Unstable system

The bankruptcy of another state contractor renews concerns about the stability of the privatized adoption and foster care system.

Problems associated with the state’s privatization of foster care and adoption services may not be solely responsible for the demise of Lutheran Social Service in Wichita, but there seems little doubt that those problems were a major factor.

The 123-year-old social service agency announced last week that it would be going out of business. The agency, which had contracted with the state to provide adoption services, has declared bankruptcy and will liquidate its assets to try to repay the $2 million it owes its creditors. United Methodist Youthville, the largest of the state’s five adoption contractors also filed bankruptcy last year.

Lutheran Social Service was the state’s only adoption contractor when those services were moved into the private sector in 1996. In July 2000, the adoption contract was moved to Kansas Children’s Service League, but Lutheran continued to work as a subcontractor.

The Lutheran group continued to serve 240 children in about 90 foster homes, but it was forced to pull out of the contract last August when it was projected the agency would lose $300,000 each month it continued the contract.

Obviously no entity can be expected to absorb that kind of loss. The situation raises several questions. Does the state’s compensation for foster care and adoption contractors even come close to covering the actual costs of providing that care? Did Lutheran Social Service mismanage the money it was given? Are other contractors in danger of following Lutheran and Youthville into bankruptcy?

It seems clear the state still hasn’t achieved stability in its privatized adoption and foster care system. Perhaps Lutheran Social Service didn’t have the business management skills to handle such a large state contract. If so, the state shouldn’t have granted the contract.

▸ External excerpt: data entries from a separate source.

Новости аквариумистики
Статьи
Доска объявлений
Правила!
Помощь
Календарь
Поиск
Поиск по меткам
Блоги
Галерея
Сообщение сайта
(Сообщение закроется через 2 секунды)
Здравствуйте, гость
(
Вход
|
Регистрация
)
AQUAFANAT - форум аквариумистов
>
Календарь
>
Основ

The other alternative is that the state simply isn’t supplying enough money to fund the services its contractors are expected to supply. If that is the case, other contractors probably are headed in the same direction as Youthville and Lutheran Social Service or are squeezing services to children in order to balance their books.

The bottom line in this unfortunate story is that two long-time solid charitable agencies dedicated to serving Kansas children in need of care have been driven into extinction by their association with the state’s adoption and foster care system. To say, as a Wichita legislator told a Journal-World reporter last week, that “something’s broken” in the system seems to be a vast understatement.

Even amid the many budgetary challenges that will face our next governor, the problems in the adoption and foster care system cannot be ignored. Whether it’s a matter of money or administration or both, the problems in this system must be resolved.